Trotzdem schafft Nino die Grundschule - in allen Fächern mit Bestnoten. Mit elf Jahren arbeitet er zwei Jahre lang als Bürodiener im Katasteramt, um die Familie finanziell zu unterstützen. Damals entwickelt er seinen "Rebellionstrieb": "Er richtete sich von Anfang an gegen die Reichen, weil ich keine höhere Schule besuchen konnte", notiert Gramsci später. Dann schafft es Nino doch noch auf das Gymnasium. Sein älterer Bruder Gennaro unterstützt ihn mit Geld, trotzdem leidet Antonio an Unterernährung. 1911 macht Gramsci sein Abitur in Cagliari. Er bewirbt sich um ein Stipendium für ein Studium der Sprachwissenschaften in Turin. Nebenbei arbeitet er als Journalist für eine sardische Tageszeitung. 1913 tritt Gramsci in die sozialistische Partei ein. Er arbeitet als Redakteur für die sozialistischen Blätter "L'Avanti" und "Grido del Popolo", dessen Leitung er schließlich übernimmt. 1919 gründet er mit drei Genossen die Wochenzeitung "L'Ordine Nuovo".

Ebenfalls 1919 gründen die Faschisten unter Beteiligung von Mussolini Kampfverbände. In den nächsten Jahren werden fast täglich Gewerkschafter und Sozialisten bedroht. 1921 spalten sich italienischen Sozialisten im Streit um die richtige Parteilinie.

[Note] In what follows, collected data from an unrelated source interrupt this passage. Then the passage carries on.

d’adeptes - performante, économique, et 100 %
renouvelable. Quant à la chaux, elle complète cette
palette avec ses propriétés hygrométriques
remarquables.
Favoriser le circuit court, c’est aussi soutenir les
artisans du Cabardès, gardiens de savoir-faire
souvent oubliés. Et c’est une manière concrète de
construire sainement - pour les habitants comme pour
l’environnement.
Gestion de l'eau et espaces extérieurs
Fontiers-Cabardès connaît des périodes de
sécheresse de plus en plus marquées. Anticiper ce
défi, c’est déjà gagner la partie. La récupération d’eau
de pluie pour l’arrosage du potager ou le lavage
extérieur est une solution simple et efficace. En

Gramsci gründet mit anderen die KPI. Im Sommer 1922 rufen die Linken zur Abwehr des Faschismus einen Generalstreik aus, der allerdings scheitert. Daraufhin inszenieren die Faschisten ihren "Marsch auf Rom". Im Oktober 1922 wird Mussolini zum Ministerpräsidenten ernannt. Gramsci flieht nach Moskau, wo Lenin noch an der Macht ist. Dort lernt er die Violonistin Julka Schucht kennen und heiratet sie kurz darauf. Im Mai 1924 wird Gramsci bei der Parlamentswahl in Italien als Abgeordneter gewählt und zieht deshalb nach Rom. Zunächst genießt der Kommunist durch seinen Abgeordnetenstatus eine gewisse Immunität. Doch 1926 lässt ihn Mussolini verhaften.

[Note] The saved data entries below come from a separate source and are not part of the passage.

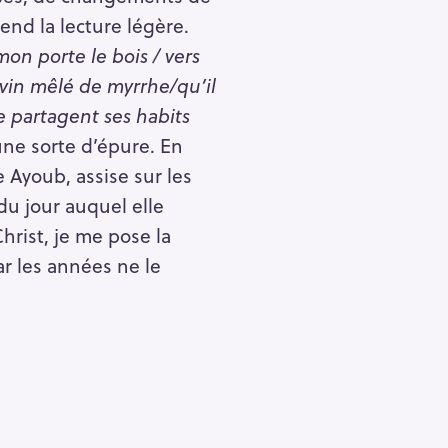
end la lecture légère.
on porte le bois / vers
u vin mêlé de myrrhe/qu’il
se partagent ses habits
 une sorte d’épure. En
 Ayoub, assise sur les
u jour auquel elle
hrist, je me pose la
ar les années ne le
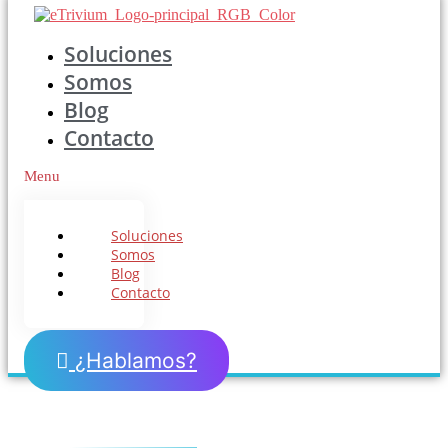
Soluciones
Somos
Blog
Contacto
Menu
Soluciones
Somos
Blog
Contacto
¿Hablamos?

Gedanken in 32 "Gefängnisheften" festgehalten

In Gefängnis leidet Gramsci unter der Trennung von seiner Frau und seinen beiden Söhnen, die sich aus Angst vor Verfolgung in Moskau aufhalten. In den ersten Haftjahren darf er nichts schreiben. Zu lesen bekommt er nur Fortsetzungsromane aus der Gefängnisbibliothek. Als er endlich die Erlaubnis bekommt, füllt Gramsci mit seiner Handschrift Heft um Heft. Seine Notizen sind heute als "Gefängnishefte" bekannt: ein Werk von 32 Heften mit insgesamt 2.848 Seiten. Enthalten sind darin Gedanken über die Geschichte der italienischen Intellektuellen, Niccolò Machiavelli und Karl Marx, über Volkskultur, Hegemonie und Zivilgesellschaft. Gramsci versteht sein Werk nicht als Lehrbuch, sondern als "Anhaltspunkte": "Sie sind alle genau zu überarbeiten und zu überprüfen."

In Gramscis Briefen aus dem Gefängnis lässt sich sein langsamer körperlicher Zerfall verfolgen. Tatjana Schuchter, die Schwester von Ehefrau Julka, lebt in Rom und wird zur Briefpartnerin Gramscis. Sie hält Kontakt zu seiner Familie in Moskau, versorgt ihn mit Medizin und Zeitschriften. Nach seinem Tod bringt sie seine Manuskripte in Sicherheit. Antonio Gramsci stirbt am 27. April 1937 mit 46 Jahren an den Folgen einer Tuberkulose in einer Klinik in Rom. Eigentlich soll er an diesem Tag nach fast elf Jahren aus dem Gefängnis entlassen werden.